Sorry - didn't mean to bring the topic down - pass me a glass of wine to cheer me up!!!!!
Don't apologise - you've seen the situation from both points of view so can give a much more balanced answer. Your family will be with you in your heart and mind no matter where in the world you or they are! :nice1
StevieD
7th June 2007, 01:48 PM
Good luck Lesley over in "that Huddersfield" :) At the end of the day, it is not an easy decision for anyone to go through. Be strong, you will need to be, but you will be surprised by many things on this path. Things you may not have expected to happen will and vice versa. Your OH will not be finding it easy as Jan my wife didn't. She is an only child and had to go through similar emotions. But she realises when she sees how our kids are enjoying LIFE and being kids again, is worth all the heartache.
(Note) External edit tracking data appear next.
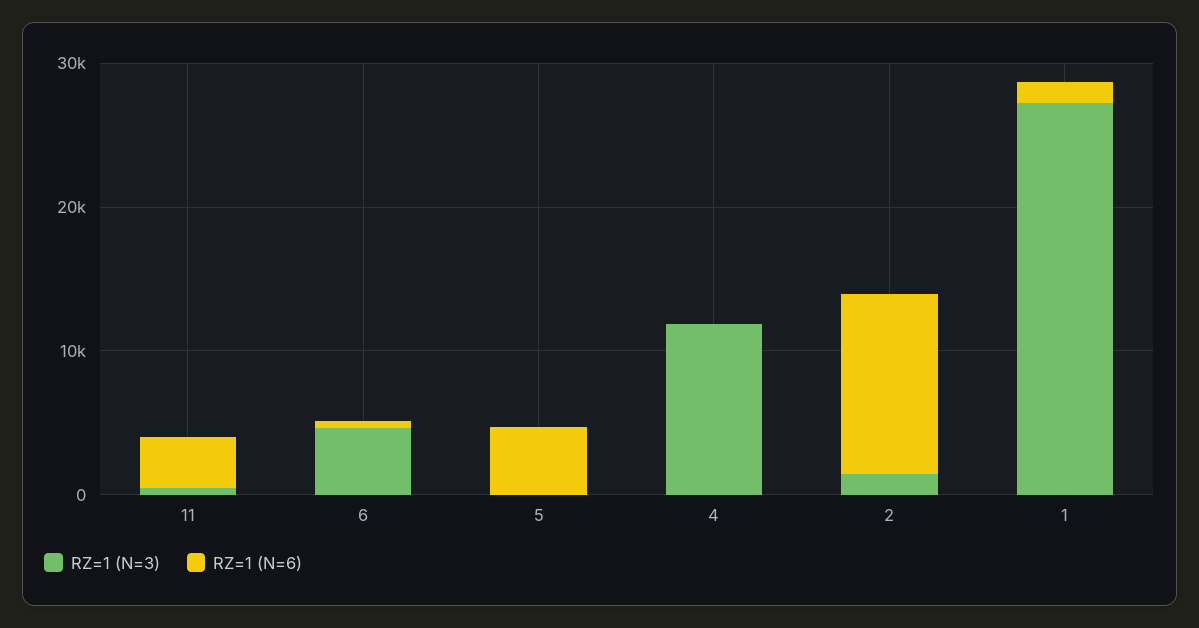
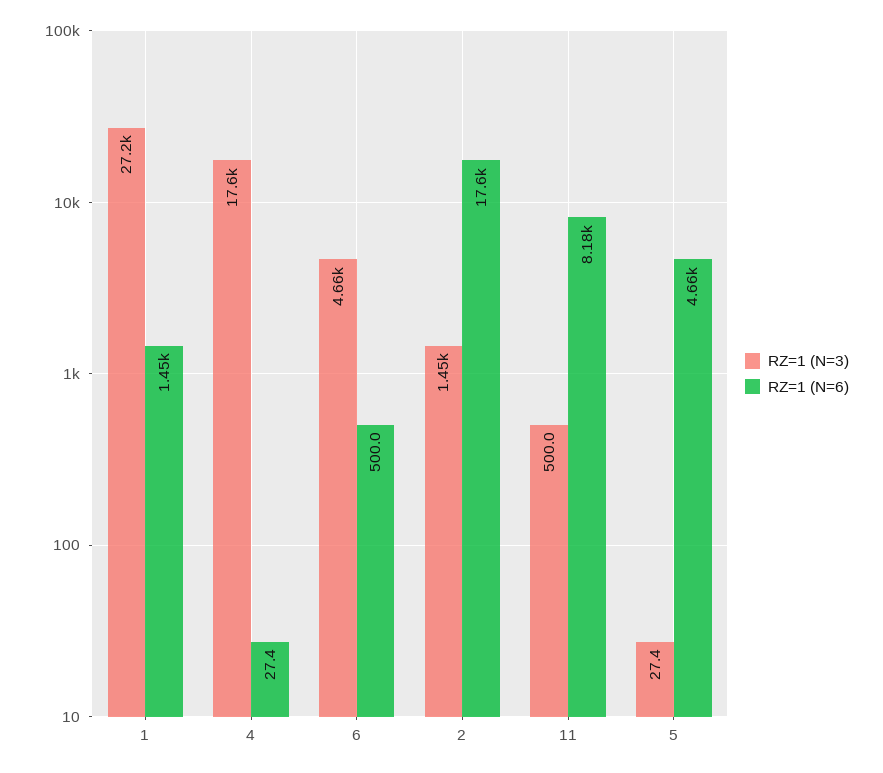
  {
    "RZ=1 (N=3)": {
      "11": 500,
      "6": 4660,
      "5": 27.4,
-     "4": 12000,
+     "4": 17600,
      "2": 1450,
      "1": 27200
    },
    "RZ=1 (N=6)": {
-     "11": 4000,
+     "11": 8180,
      "6": 500,
      "5": 4660,
      "4": 27.4,
-     "2": 12000,
+     "2": 17600,
      "1": 1450
    }
  }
Good luck - and to you hball (but alcohol is a depressant so won't make you feel any better LOL)
nickydwuk
7th June 2007, 07:02 PM
Good luck - and to you hball (but alcohol is a depressant so won't make you feel any better LOL)
But chocolate will :D
hball
7th June 2007, 10:54 PM
Don't you know its mandatory here to guzzle the local wine - it's called supporting the economy! Hmmmm now what excuse can I give for the chocolate?????
Patricia
8th June 2007, 01:25 AM
I feel so sorry that some families are so unsupportive I would like to quote a text I had yesterday fom our son who will be staying in the UK
Wow, it's starting to sink in that your going and it's unlikely that I will be able to pop round for a cup of coffee and a nap in front of sky tv. But on the other hand I couldn'tbehappier 4 you xxxxxxxxxxxxxx
Can any one wish for more than that.:clap
Patricia
nick w
8th June 2007, 08:21 PM
I shouldn't worry about it......we are about to start the whole process off soon and I know wife's family are going to be hideous about it. I even figure they'll make her feel guilty about even considering it. I certainly wouldn't worry about what other people think. If you lived your life to other peoples expectations nobody would ever get anything done. Be single minded, direct but firm in your dealings with family and on no account let them 'control' your lives. No-one should stand in the way of others, it is selfish and unnecessary.